I don’t tell people that, of course. I simply said I needed a professional change, a new challenge. So I moved three hundred miles away and began a second career as the head of the psychology department and a professor at a small liberal arts college east of the Mississippi.
Jim Landry’s final words still echo in my head. The words he shouted after me as I left Cora’s hospital room the last time I saw her. “You’re going to pay for this.”
And I have. In too many ways to count.
Sept 14, 2018
Today is a good day. I get to use a pen to write in my journal and that is so much better than a crayon. It’s hard to stab yourself with a crayon. But like I said, today is a good day, so I get to use a pen.
My doctor here, Dr. Kim, tells me it’s a good idea to get my thoughts down on paper, that it will help me process everything that happened last April.

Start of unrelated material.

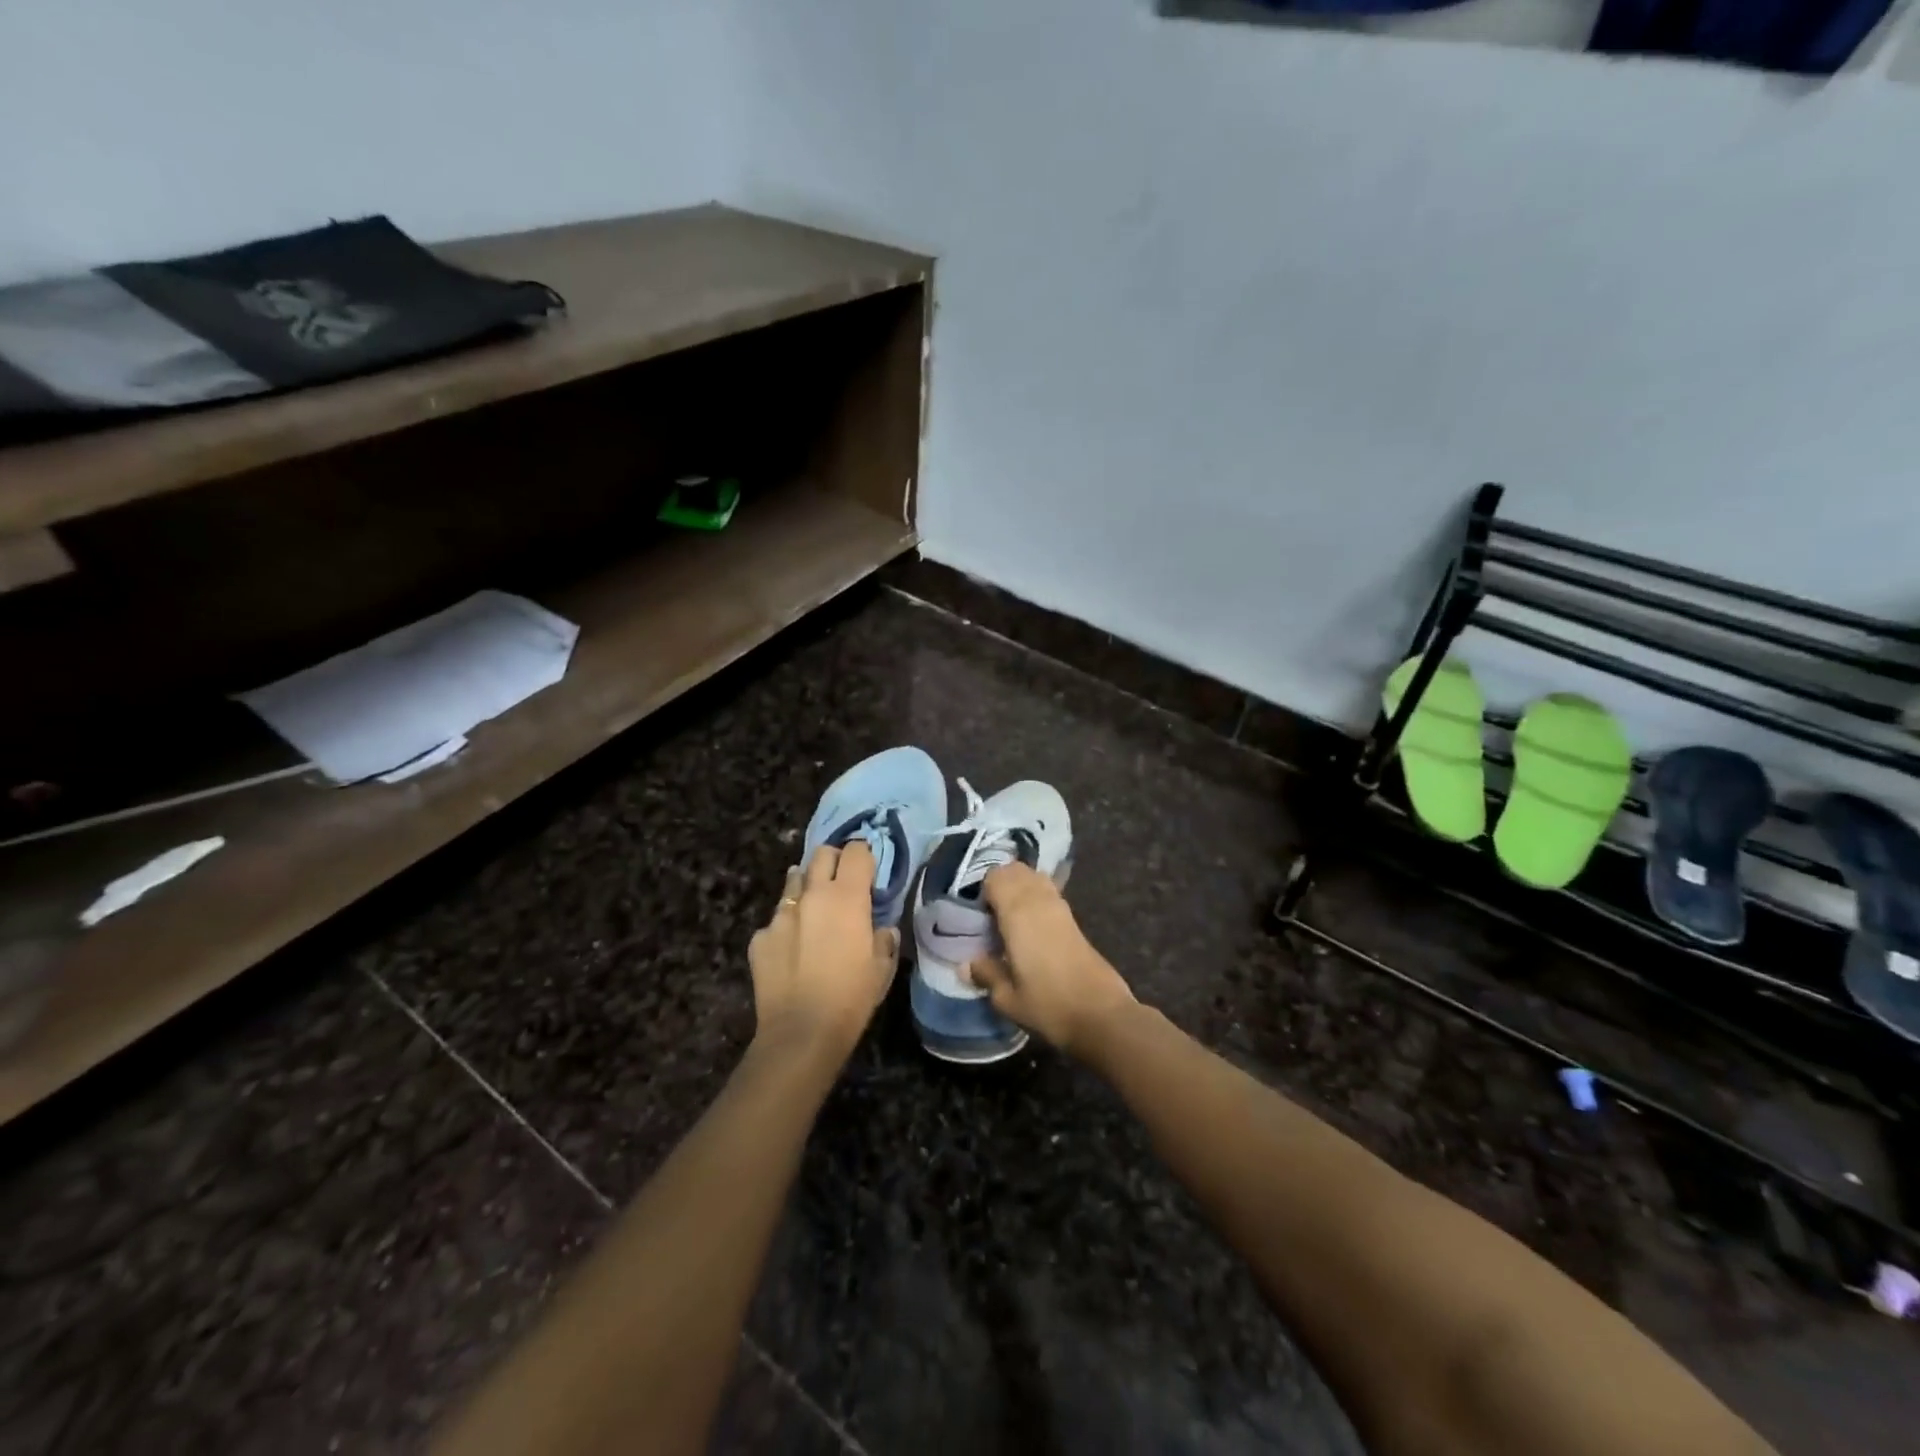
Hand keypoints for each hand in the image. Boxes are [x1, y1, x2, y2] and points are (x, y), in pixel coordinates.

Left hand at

I don’t know about that, but I like to write, so I do.
Dr. Kim also likes to talk about what I wrote in my old journal, the one I dropped at the train station. He walks in with his file folders, the ones labeled Case #92-10945, and he’ll say, “Good morning, Cora, how are you?” And I’ll say, “Don’t you mean Good morning, Number Ninety-Two Dash One, Zero, Nine, Four, Five?”
Dr. Kim laughs and says, “I like Cora.” We do this before each of our sessions. Every. Single. Time.
I don’t especially like talking about what I wrote in my journal. Imagine having to talk about every single secret thought you had. It sucks.
My arm is better and I didn’t lose my eye. My face has healed but there are scars. When Kendall came to visit me last week, she told me not to worry about it, that the scars make me look interesting, that when I’m older I can tell people whatever I want about what caused them. So now whenever I meet a new kid in the psych ward I say that I was in a car accident or mauled by a grizzly bear or injured in a skydiving accident. But if I really want to mess with them, I tell them the truth.
Sometimes it’s hard for me to remember exactly what happened that night. It was cold, but I barely felt it. It was the dark that scared me. But I was kind of excited, too. I thought Joseph was going to come and take me away from Pitch and we’d never come back.
I remember my arm hurt. Bad. Jordyn pushed me down after I grabbed her backpack. I was so tired of her bullying and teasing and tricks. She made me so mad saying that Joseph wasn’t real. That it was all one big joke. We heard something then. Footsteps or maybe just the wind.
I hoped it was Joseph coming for me like he promised. I looked around but I couldn’t see him. Jordyn and Violet had run away and I saw the knife on the ground at my feet. Jordyn must have dropped it. For a second I wanted to find Jordyn and use the knife on her, I hated her so much.